== EXTRAIT ==

Table ronde "le futur du secteur de la construction en période d'inflation" - Quatre défis majeurs
Quelle est la situation du secteur de la construction en cette période d'inflation ? Quels sont les enjeux ? Et comment les clients finaux pourront-ils aménager leur maison pour atteindre les objectifs énergétiques imposés d'ici 2050 ? Des acteurs clés du secteur de la construction et du logement, ainsi que Charlotte de Montpellier, économiste chez ING, se sont réunis autour d'une table virtuelle en quête de réponses à ces interrogations.
- Une feuille de route claire pour le client est indispensable
- Les personnes à faibles revenus reportent les rénovations par manque de fonds
- La recherche de bons profils reste un challenge majeur, souvent une formation complémentaire est nécessaire
L'économiste Charlotte de Montpellier (ING) présente, à l'aide de graphiques, le contexte économique difficile dans lequel se trouve actuellement le secteur de la construction. Un des grands constats est que le secteur n’a toujours pas retrouvé son élan depuis la pandémie, il est toujours 5% inférieur à son niveau d'activité d’avant la crise. Force de constater que le secteur est aujourd'hui confronté à de nombreux vents contraires. Les prix de construction ont augmenté en moyenne de plus de 11 % en 2022, soit la plus forte hausse depuis 40 ans. Conjuguée à l'indexation automatique des salaires (10-11%), cette situation continue de créer une pression sur les prix pour les constructeurs, les entrepreneurs/installateurs et les clients finaux.
Par ailleurs, l’inflation ainsi que les taux d'intérêt des prêts hypothécaires pour les nouvelles constructions et les rénovations, ont également augmenté. Une tendance qui continuera en 2023. En raison de cette augmentation, le pouvoir d'achat immobilier a baissé de l'ordre de 6 %. Par conséquent, les particuliers reportent leurs projets de construction ou de rénovation, ce qui entraîne une baisse de commandes. 2023 sera clairement une année de transition pour le secteur de la construction avec une stagnation attendue (le taux de croissance de l'activité prévu est de 0%).
Il est clair que des défis doivent être relevés. Pour atteindre les objectifs de 2050, notre parc immobilier doit se transformer. Mais le coût actuel suscite des inquiétudes. Quelle conclusion en tirer ? Le Belge garde une brique dans le ventre mais n'est pas suffisamment préparé à l'évolution du marché. Les pouvoirs publics, le monde financier et le secteur de la construction doivent unir leurs forces pour soutenir le client final dans son projet de construction ou de rénovation. Daikin, hansgrohe et Skylux nous éclairent sur la situation.

===
== EXTRAITS DES DONNÉES ==

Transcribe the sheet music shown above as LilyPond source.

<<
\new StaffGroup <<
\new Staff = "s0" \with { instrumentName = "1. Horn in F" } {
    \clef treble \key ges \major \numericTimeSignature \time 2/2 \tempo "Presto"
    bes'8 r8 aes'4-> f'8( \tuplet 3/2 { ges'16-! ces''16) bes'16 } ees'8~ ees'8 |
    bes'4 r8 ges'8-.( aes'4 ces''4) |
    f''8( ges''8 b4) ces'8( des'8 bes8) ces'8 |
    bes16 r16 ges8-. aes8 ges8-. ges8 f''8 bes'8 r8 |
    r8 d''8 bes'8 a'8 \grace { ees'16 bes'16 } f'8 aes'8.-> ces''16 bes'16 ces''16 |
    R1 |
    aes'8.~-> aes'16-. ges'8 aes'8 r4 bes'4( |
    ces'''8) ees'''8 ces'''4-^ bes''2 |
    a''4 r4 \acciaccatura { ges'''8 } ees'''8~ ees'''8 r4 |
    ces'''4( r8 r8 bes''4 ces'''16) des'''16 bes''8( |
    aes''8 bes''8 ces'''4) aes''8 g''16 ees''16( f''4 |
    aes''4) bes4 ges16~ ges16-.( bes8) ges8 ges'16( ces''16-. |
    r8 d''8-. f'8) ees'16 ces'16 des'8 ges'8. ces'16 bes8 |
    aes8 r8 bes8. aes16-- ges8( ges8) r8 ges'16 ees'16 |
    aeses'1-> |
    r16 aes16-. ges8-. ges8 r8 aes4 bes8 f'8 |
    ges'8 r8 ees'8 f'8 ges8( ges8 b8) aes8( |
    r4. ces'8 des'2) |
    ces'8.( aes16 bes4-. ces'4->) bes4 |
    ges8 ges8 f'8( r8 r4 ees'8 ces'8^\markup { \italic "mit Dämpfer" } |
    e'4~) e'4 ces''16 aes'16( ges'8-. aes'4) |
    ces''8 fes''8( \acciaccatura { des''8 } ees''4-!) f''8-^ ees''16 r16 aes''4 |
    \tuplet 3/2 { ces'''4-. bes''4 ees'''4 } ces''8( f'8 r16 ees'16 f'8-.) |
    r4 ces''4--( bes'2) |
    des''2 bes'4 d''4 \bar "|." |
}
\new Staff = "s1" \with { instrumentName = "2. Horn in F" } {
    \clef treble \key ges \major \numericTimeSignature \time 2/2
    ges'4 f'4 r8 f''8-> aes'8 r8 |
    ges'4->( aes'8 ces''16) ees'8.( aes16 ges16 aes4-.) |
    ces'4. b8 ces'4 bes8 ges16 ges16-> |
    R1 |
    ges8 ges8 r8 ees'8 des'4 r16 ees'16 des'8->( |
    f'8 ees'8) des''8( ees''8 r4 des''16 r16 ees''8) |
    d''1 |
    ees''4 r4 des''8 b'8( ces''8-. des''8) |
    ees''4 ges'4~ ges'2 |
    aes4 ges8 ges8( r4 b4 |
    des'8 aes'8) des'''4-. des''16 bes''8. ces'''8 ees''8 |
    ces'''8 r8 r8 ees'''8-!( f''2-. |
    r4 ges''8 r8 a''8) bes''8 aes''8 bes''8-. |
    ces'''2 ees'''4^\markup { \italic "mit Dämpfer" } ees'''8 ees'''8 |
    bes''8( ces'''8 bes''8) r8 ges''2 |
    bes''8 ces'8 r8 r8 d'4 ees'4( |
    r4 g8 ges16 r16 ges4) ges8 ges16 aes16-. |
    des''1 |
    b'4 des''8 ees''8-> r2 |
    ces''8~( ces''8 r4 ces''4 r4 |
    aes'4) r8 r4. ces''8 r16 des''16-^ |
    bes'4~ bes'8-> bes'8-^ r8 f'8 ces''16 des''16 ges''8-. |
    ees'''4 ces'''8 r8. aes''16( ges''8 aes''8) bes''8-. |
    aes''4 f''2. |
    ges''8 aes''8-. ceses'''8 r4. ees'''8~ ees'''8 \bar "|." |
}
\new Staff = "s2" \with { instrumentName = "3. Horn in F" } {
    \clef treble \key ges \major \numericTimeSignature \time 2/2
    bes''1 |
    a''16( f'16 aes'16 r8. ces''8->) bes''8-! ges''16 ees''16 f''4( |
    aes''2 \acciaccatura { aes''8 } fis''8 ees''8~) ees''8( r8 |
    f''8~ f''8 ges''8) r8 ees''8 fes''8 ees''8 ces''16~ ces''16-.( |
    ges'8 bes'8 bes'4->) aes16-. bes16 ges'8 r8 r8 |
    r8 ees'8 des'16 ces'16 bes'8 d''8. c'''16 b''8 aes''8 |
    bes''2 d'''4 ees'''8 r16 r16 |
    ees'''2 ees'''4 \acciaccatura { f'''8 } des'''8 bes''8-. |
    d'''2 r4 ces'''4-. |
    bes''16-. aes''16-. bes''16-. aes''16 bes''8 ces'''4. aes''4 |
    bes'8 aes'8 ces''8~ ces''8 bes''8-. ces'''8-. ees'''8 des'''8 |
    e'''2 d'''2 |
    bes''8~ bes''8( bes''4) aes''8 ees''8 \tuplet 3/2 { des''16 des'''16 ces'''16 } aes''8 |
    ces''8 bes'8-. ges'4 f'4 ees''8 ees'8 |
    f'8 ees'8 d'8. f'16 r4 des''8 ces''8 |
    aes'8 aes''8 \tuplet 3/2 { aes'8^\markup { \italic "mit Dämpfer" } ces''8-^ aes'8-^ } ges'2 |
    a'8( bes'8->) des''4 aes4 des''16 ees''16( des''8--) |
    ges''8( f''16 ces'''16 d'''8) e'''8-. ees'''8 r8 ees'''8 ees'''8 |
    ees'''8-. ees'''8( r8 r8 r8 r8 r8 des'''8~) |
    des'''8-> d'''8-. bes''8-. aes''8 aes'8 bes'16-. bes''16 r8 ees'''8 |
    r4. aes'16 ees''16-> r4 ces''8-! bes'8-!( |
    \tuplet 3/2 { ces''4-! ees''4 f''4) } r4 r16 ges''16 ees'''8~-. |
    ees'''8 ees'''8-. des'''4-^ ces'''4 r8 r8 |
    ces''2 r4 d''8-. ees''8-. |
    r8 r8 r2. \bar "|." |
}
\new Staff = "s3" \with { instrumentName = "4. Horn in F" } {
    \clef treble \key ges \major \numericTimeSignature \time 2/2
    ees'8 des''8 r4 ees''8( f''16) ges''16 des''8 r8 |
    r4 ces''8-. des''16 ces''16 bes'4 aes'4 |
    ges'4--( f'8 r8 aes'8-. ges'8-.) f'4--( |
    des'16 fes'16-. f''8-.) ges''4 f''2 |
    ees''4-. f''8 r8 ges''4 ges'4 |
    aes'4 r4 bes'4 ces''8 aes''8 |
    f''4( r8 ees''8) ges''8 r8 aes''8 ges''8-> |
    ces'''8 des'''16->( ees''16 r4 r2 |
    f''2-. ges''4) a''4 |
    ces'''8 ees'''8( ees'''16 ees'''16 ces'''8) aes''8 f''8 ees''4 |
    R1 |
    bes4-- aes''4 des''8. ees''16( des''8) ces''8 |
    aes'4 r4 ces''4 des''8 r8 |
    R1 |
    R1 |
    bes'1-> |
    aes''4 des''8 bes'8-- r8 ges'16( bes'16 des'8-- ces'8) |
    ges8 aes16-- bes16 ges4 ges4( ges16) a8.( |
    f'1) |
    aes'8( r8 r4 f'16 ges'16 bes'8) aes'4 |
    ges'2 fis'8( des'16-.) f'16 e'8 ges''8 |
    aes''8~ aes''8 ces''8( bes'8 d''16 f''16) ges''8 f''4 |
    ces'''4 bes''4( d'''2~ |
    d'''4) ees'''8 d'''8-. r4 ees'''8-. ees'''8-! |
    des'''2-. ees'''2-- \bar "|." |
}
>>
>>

===

### TÂCHE À ACCOMPLIR
Dans l'extrait sur le secteur de la construction, reprenez le passage compris entre "Il est clair" et "sur la situation.", inclus, en substituant "patrimoine bâti" à "parc immobilier".

### RÉSULTAT ATTENDU
Il est clair que des défis doivent être relevés. Pour atteindre les objectifs de 2050, notre patrimoine bâti doit se transformer. Mais le coût actuel suscite des inquiétudes. Quelle conclusion en tirer ? Le Belge garde une brique dans le ventre mais n'est pas suffisamment préparé à l'évolution du marché. Les pouvoirs publics, le monde financier et le secteur de la construction doivent unir leurs forces pour soutenir le client final dans son projet de construction ou de rénovation. Daikin, hansgrohe et Skylux nous éclairent sur la situation.